Au total, onze suspects avaient été interrogés mercredi par le juge de la Cour pénale de paix, Fahrettin Yildiz.
Le juge Yildiz a décidé de l'arrestation de quatre des suspects, dont l'ancien vice-président de la Présidence de la Communication et des Télécommunications (TIB), Osman Nihat Sen, et des employés de la TIB.
Dans le cadre de l'enquête menée par le Parquet de Golbasi, 26 personnes avaient fait des allégations dans une affaire d'"espionnage", d'intention de "nuire à l'unité de l'Etat", et de "mise sur écoute illégale, de téléphones ordinaires et cryptés". Parmi ces témoins, 11 avaient été transférées devant la Cour pénale de paix avec demande d'arrestation.

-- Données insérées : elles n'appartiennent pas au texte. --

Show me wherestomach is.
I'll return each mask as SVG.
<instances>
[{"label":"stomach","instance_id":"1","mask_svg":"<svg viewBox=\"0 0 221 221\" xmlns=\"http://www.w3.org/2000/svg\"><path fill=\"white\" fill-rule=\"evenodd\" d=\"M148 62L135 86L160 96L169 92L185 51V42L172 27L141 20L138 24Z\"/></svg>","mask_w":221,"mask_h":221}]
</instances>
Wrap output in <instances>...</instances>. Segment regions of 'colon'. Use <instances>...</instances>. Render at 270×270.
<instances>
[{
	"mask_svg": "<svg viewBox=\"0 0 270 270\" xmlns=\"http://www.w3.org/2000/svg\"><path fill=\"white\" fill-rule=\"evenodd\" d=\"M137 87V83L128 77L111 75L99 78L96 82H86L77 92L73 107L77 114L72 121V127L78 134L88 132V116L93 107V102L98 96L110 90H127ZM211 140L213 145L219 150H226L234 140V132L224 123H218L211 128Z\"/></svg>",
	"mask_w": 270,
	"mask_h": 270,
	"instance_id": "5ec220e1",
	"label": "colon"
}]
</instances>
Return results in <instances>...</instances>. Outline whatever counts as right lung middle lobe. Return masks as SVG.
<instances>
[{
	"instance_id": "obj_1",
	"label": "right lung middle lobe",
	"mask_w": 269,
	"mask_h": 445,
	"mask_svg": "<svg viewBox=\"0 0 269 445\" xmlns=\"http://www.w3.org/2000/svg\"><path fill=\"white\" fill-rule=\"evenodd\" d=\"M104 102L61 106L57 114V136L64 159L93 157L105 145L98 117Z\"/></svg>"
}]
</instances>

Le Parquet de Golbasi a lancé, mardi, une nouvelle opération dans quatre villes dont la capitale Ankara, contre "l'organisation parallèle".
L'opération porte sur l'écoute illégale de plusieurs téléphones, notamment ceux cryptés du président Recep Tayyip Erdogan, du président de la Cour constitutionnelle Hasim Kilic, du Premier ministre Ahmet Davutoglu, du chef de l'Etat-major Necdet Ozel, du vice-Premier ministre Bulent Arinc et des membres du Conseil de sécurité nationale.
Un réseau d' "organisation parallèle" dirigé par le mouvement de Fethullah Gülen, personnalité religieuse en exil volontaire aux Etats-Unis, aurait infiltré l'Etat turc afin de renverser le gouvernement.
Des bureaucrates proches de ce mouvement auraient pris part dans la mise sur écoute illégale de plusieurs personnalités en Turquie, dont les téléphones protégés des hauts dirigeants de l'Etat. C'est ainsi que des allégations de corruption impliquant des ministres, auraient émergé en décembre 2013.
En outre, des représentants du gouvernement turc accusent certains procureurs et des employés de la police qui avaient mené l'enquête dans l'affaire de corruption du 17 et du 25 décembre 2013, d'être en relation avec l'organisation parallèle pour de tels buts d'espionnage.